Al oír aquellas opiniones suyas dedujimos de nuevo la existencia de una pasión entre los dos. Sin duda, por la manera en que la señorita Lasqueti hablaba de él, eran almas gemelas a pesar de la frase sobre las «viudas simultáneas» o incluso a causa de ella. Quizá siguieran comunicándose por medio del servicio telegráfico del buque, y me propuse preguntar al señor Tolroy sobre el asunto. Además, desde Port Said a Londres la distancia no era
tanta
.
Luego ya no se volvió a hablar del señor Mazappa. La señorita Lasqueti tampoco lo hizo. Mantuvo su reserva. La mayoría de las tardes la vislumbraba entre las sombras de la cubierta B, en una hamaca. Siempre llevaba consigo un ejemplar de
La montaña mágica
, pero nadie la vio nunca leerlo. Consumía sobre todo novelas policiacas que constantemente parecían decepcionarla. Sospecho que para ella el mundo era algo mucho más descabellado que el argumento de cualquier libro. En dos ocasiones la vi tan irritada con una novela de suspense que se alzó a medias de la sombra de su hamaca y tiró el libro al mar por encima de la barandilla.

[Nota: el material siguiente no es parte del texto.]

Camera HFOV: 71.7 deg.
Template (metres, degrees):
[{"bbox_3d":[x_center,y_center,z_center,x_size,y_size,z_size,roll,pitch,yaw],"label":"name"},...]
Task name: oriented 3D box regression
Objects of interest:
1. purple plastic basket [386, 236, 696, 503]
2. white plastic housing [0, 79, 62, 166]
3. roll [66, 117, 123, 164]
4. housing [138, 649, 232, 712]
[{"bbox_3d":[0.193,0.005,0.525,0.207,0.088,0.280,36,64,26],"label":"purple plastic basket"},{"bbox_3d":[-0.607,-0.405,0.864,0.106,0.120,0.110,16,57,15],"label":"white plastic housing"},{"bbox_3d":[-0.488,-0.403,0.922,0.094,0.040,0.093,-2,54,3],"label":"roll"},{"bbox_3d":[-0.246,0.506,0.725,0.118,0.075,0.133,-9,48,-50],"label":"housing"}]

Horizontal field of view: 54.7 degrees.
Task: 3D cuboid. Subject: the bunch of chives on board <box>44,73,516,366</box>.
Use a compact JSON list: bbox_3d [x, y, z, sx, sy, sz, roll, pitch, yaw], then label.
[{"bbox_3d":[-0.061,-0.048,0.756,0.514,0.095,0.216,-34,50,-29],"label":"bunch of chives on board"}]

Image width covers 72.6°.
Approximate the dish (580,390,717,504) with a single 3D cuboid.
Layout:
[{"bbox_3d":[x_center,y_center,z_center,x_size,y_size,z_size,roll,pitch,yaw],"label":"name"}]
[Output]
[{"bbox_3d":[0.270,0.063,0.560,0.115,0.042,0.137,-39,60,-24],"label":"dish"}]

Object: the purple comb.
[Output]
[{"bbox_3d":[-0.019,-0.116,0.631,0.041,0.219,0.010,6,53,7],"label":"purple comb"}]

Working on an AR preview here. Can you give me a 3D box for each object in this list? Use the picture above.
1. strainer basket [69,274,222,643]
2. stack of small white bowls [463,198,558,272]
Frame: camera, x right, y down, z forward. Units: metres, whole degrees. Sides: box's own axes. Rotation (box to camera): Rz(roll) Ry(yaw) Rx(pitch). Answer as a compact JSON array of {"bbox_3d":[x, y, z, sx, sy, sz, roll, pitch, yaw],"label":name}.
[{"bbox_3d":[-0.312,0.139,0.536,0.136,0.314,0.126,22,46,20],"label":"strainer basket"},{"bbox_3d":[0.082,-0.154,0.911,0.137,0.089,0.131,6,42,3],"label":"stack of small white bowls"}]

A Emily se la veía ya a menudo con Sunil, el Cerebro de Hyderabad, integrante de la compañía Jankla. Imagino que su madurez de adulto primero fascinó a mi prima y después la tentó. Yo siempre reconocía a Sunil desde lejos: su delgadez, sus andares acrobáticos. Mirándolos había visto la mano de él avanzar brazo arriba y desaparecer bajo la manga de Emily, reteniéndola de manera controlada, al mismo tiempo que hablaba de las complejidades de un mundo que debía de ser objeto de los deseos de mi prima.
Aunque, más o menos en el momento en que nuestro buque pasó por Port Said, ya no parecían sentirse tan a gusto el uno con el otro. Sunil hablaba con ella mientras caminaban, con el brazo enjuto pero fuerte haciendo gestos para convencerla de algo, para luego, con evidente fingimiento, tratar de hacerla reír al comprobar su falta de interés. Un chico de once años, como cualquier perro con experiencia, es capaz de leer los gestos de quienes lo rodean, ver crecer y disminuir la intensidad de una relación. Emily no tenía otras armas que su belleza, su juventud, imagino, y quizá algo de cuya posesión ni siquiera ella era consciente. Y él trataba de apropiárselo con argumentos o, si eso no daba resultado, recurría a un rápido malabarismo con objetos cercanos o a hacer el pino con un solo brazo.